Professional Service Agreement

NLRB General Counsel Issues Employer-Friendly Work Rule Guidance

June 11, 2018

The General Counsel for the National Labor Relations Board (NLRB) has issued a Memorandum to the NLRB Regional Offices entitled “Guidance on Handbook Rules Post-Boeing.” InThe Boeing Company case, the NLRB established a new standard for evaluating employer rules that balances the potential impact of the rule on employees’ rights against the employer’s legitimate justification for the rule. The decision also set forth three categories of work rules: (1) rules that are generally lawful to maintain; (2) rules that require case-by-case consideration to determine if they are lawful; and (3) rules that are unlawful. The Memorandum provides the types of work rules that generally will fall under each category.

Category 1. The types of rules in this category are generally lawful. The following types of rules fall into this category:

  • Civility rules
  • No-photography and no-recording rules
  • Rules against insubordination
  • Non-cooperation, or on-the-job conduct that adversely affects operations rules
  • Disruptive behavior rules
  • Rules protecting confidential, proprietary, and customer information or documents
  • Rules against defamation or misrepresentation
  • Rules against using employer logos or intellectual property
  • Rules requiring authorization to speak for the company
  • Rules banning disloyalty, nepotism, or self-enrichment

Category 2. The rules in this category are not obviously lawful or unlawful, and must be evaluated on a case-by-case basis to determine whether the rule would interfere with rights guaranteed by the National Labor Relations Act (NLRA), and if so, whether any adverse impact on those rights is outweighed by legitimate justifications. Examples of possible Category 2 rules include:

  • Broad conflict-of-interest rules that do not specifically target fraud and self-enrichment and do not restrict membership in, or voting for, a union.
  • Confidentiality rules broadly encompassing "employer business" or "employee information" (as opposed to confidentiality rules regarding customer or proprietary information, or confidentiality rules more specifically directed at employee wages, terms of employment, or working conditions).
  • Rules regarding disparagement or criticism of the employer (as opposed to civility rules regarding disparagement of employees).
  • Rules regulating use of the employer’s name (as opposed to rules regulating use of the employer’s logo/trademark).
  • Rules generally restricting speaking to the media or third parties (as opposed to rules restricting speaking to the media on the employer’s behalf).
  • Rules banning off-duty conduct that might harm the employer (as opposed to rules banning insubordinate or disruptive conduct at work, or rules specifically banning participation in outside organizations).
  • Rules against making false or inaccurate statements (as opposed to rules against making defamatory statements)

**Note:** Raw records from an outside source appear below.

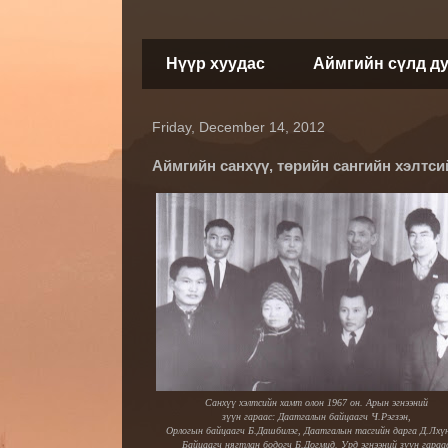
Нүүр хуудас
Аймгийн сүлд д
Friday, December 14, 2012
Аймгийн санхүү, төрийн сангийн хэлтси
Санхүү хэлтсийн хамт олон 1967 он. Арын эгнээний
зүүн гараас: Даатгалын байцаагч Ч.Рэгзэн,
Орлогын байцаагч Б.Дашбилэг, Даатгалын тасгийн дарга Д.Лхүн
Байцаагч нягтлан бодогч Б.Догмид. Урд эгнээний зүүн гараа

Category 3. Rules in this category are generally unlawful because they would prohibit or limit NLRA-protected conduct, and the adverse impact on the rights guaranteed by the NLRA outweighs any justifications associated with the rule. The Memorandum lists in this category:

  • Confidentiality rules specifically regarding wages, benefits, or working conditions; and
  • Rules against joining outside organizations or voting on matters concerning the employer.